The problem ▸ Please set down, exactly as written, the line containing "253 562 30984" and every line after it through the end of the records.

Given information ▸

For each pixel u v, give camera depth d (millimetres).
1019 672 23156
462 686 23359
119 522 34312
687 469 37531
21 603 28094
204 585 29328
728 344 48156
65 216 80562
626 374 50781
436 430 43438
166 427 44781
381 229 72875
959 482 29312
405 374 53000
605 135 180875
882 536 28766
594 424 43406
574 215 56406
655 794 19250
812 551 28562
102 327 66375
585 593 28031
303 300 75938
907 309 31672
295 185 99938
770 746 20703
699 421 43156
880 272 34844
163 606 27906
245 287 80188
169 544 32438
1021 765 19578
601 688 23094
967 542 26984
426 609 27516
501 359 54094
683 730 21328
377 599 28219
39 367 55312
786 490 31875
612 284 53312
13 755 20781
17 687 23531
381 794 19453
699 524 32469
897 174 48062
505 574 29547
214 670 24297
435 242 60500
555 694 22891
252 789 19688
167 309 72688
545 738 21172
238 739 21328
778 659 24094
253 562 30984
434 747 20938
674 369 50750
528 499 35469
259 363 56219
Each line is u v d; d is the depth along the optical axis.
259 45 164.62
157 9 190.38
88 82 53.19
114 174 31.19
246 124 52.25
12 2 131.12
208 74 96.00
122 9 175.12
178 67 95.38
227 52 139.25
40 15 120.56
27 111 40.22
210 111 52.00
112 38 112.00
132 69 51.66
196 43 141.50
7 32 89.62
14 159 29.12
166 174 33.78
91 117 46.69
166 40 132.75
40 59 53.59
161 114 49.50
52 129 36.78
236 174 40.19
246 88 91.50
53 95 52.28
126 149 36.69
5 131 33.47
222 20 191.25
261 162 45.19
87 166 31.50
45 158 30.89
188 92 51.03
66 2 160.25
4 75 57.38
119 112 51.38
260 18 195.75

Solved exercise ▸
253 562 30984
434 747 20938
674 369 50750
528 499 35469
259 363 56219
Each line is u v d; d is the depth along the optical axis.
259 45 164.62
157 9 190.38
88 82 53.19
114 174 31.19
246 124 52.25
12 2 131.12
208 74 96.00
122 9 175.12
178 67 95.38
227 52 139.25
40 15 120.56
27 111 40.22
210 111 52.00
112 38 112.00
132 69 51.66
196 43 141.50
7 32 89.62
14 159 29.12
166 174 33.78
91 117 46.69
166 40 132.75
40 59 53.59
161 114 49.50
52 129 36.78
236 174 40.19
246 88 91.50
53 95 52.28
126 149 36.69
5 131 33.47
222 20 191.25
261 162 45.19
87 166 31.50
45 158 30.89
188 92 51.03
66 2 160.25
4 75 57.38
119 112 51.38
260 18 195.75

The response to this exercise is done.